The illustration below shows a simple strategy map for a doctor’s office. If the practice adds a doctor, that leads to more billable hours, which contributes to higher utilization which leads to higher revenue, which contributes to higher profit.
The strategy map above illustrates the trade-offs taken for some action represented by the blue boxes. If it weren’t for the fact that more doctors cost more (in many more ways than just salary), we could simply add as many doctors as possible to make as much money as possible. But there’s always trade-offs.
The complex world in which the aCEO must thrive goes way beyond such simple trade-offs. There are cascading webs of cause and effect that make almost everything hard. For example, the task of something as universal as hiring is so complicated that every business has a specialized Human Resources department. Do candidates have a long list of required skill, required education, are they trustworthy, will they get along with everyone, will they be assertive when necessary, cooperative otherwise?
A more realistic strategy map would be a big unwieldy mess, impractical as a visualization for our human brain. Fortunately, handling such a web of relationships is something computers can do better than us!
Each item is an issue because it interferes with some goal or another. Such magical employees meeting all requirements are rare and so delicate trade-offs (compromises) are made that will hopefully make all goals reasonably “happy”.

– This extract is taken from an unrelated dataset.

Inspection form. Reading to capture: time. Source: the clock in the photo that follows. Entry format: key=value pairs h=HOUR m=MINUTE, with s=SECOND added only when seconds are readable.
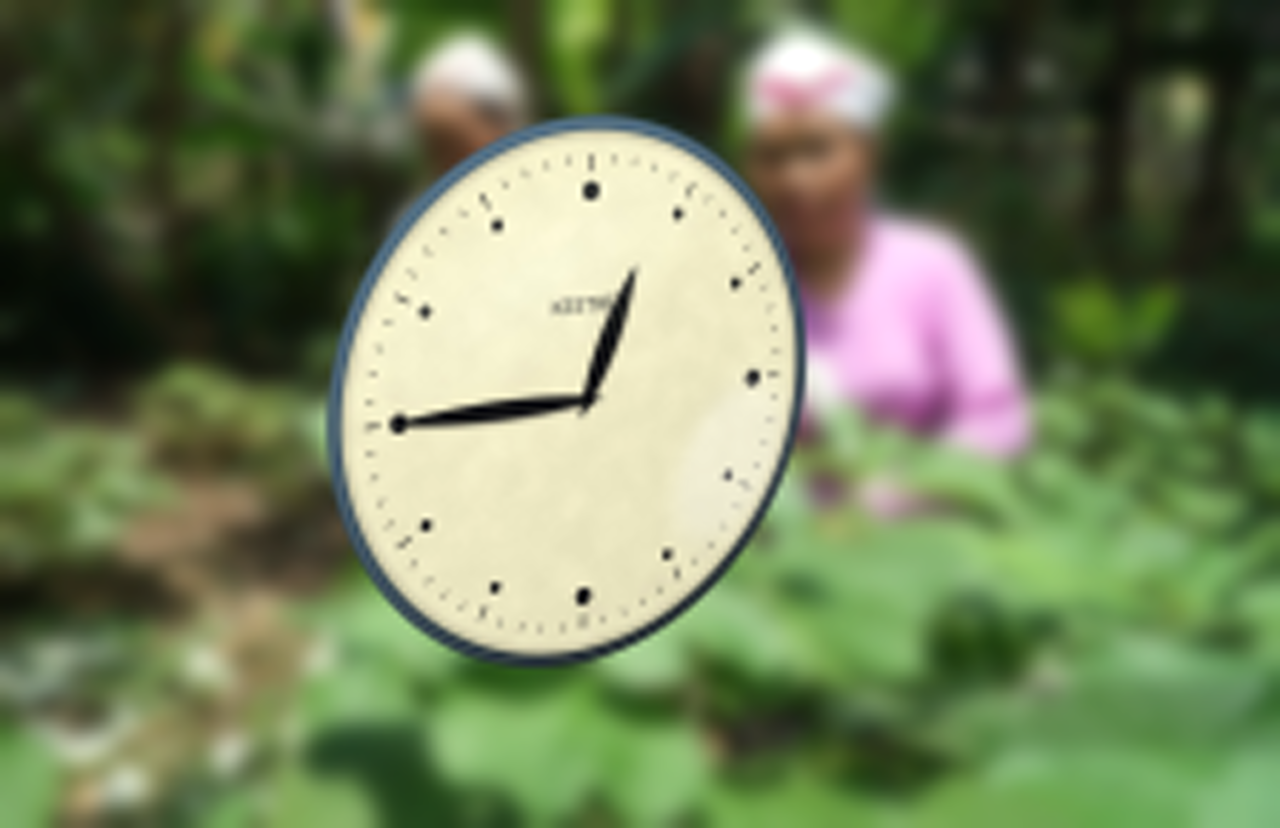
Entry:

Because things are always changing in a business ecosystem, the aCEO will always be “buzzing” like a human brain dealing with constant change. A consciousness isn’t some static picture, but an in-motion process. It’s a process that goes something like this:
- Things in the world change (1st Aggregate) …

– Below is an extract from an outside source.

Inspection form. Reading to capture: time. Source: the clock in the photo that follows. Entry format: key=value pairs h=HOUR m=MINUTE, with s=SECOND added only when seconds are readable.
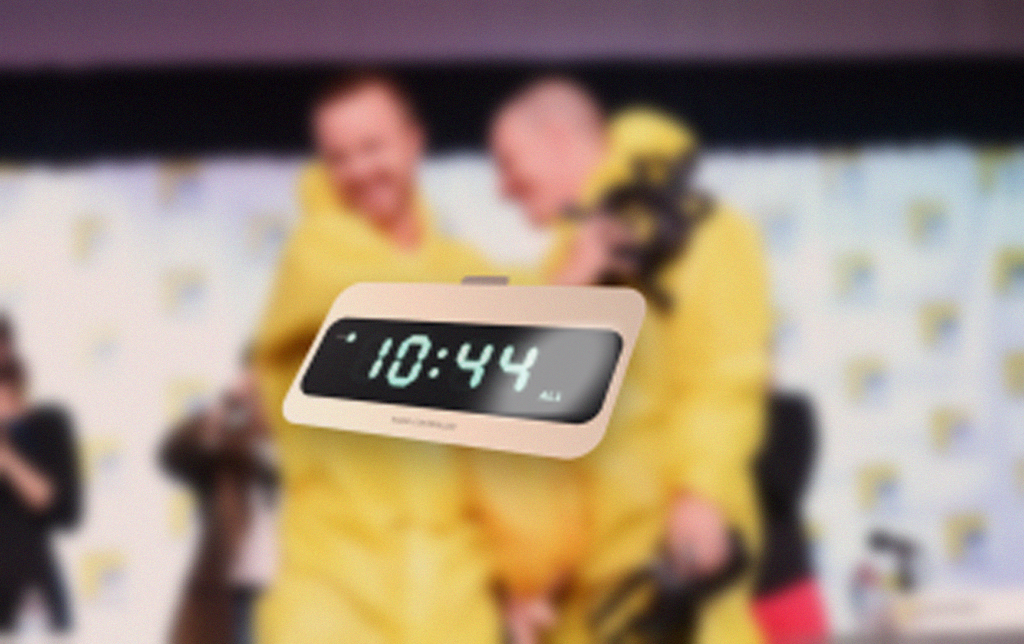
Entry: h=10 m=44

- Which could result in pains (bad KPI statuses in the 2nd Aggregate) …
- As well as invalid results from functions in the 3rd Aggregate …
- Which results in goals in the 5th Aggregate trying to minimize pain, re-balance itself …

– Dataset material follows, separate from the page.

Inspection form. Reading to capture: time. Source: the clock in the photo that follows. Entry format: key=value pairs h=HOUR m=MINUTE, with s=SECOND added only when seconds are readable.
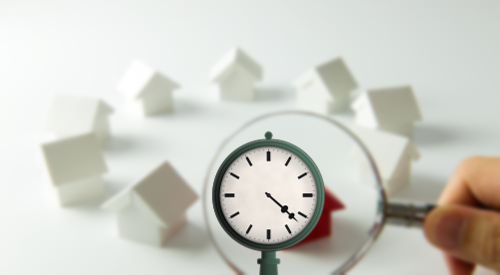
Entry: h=4 m=22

- And the 5th Aggregate employs the web of cause and effect in the 4th Aggregate to find candidate solutions, and test them out.
Exploring for a set of measured trade-offs that will eventually satisfy all goals, a solution to a minimizing pain, is actually the relatively easy part. Much tougher is organizing the map of relationships in the 4th and 5th Aggregates, connecting the dots. “What” is usually an easier question to answer than “How”.
The biggest breakthrough in software will not be further improvements in accuracy, speed, and volumes of data processed with well-defined tasks. It will be the ability to re-program itself, self-organize the connected dots.
From a Buddhist perspective, software today is dukkha, incapable of adapting itself to constant change. Software today is mostly rather “hand-wired” organizations of functions – meticulously hand-coded by highly-skilled human programmers. And that’s starting to change.
1 It’s not exactly correct to say that software is composed of functions since what appear to be functions can return different results under since it depends upon circumstances outside its inputs and/or the functions often does not handle exceptions (inputs it wasn’t designed to take in) well enough. Those two inadequacies account for much of the reason software has so many bugs. There is a movement towards “functional programming” that enforces at least the first issue, towards the goal of writing software that is less complex.
2 Any time I utter the phrase “cause and effect”, someone reminds me that “correlation does not imply causation”. I don’t think anyone actually does think correlation implies causation. It doesn’t make sense to do something for an effect unless you believe there would be the desired effect. Whatever decisions that are made by people of sound mind are based upon what they perceive to be cause and effect relationship.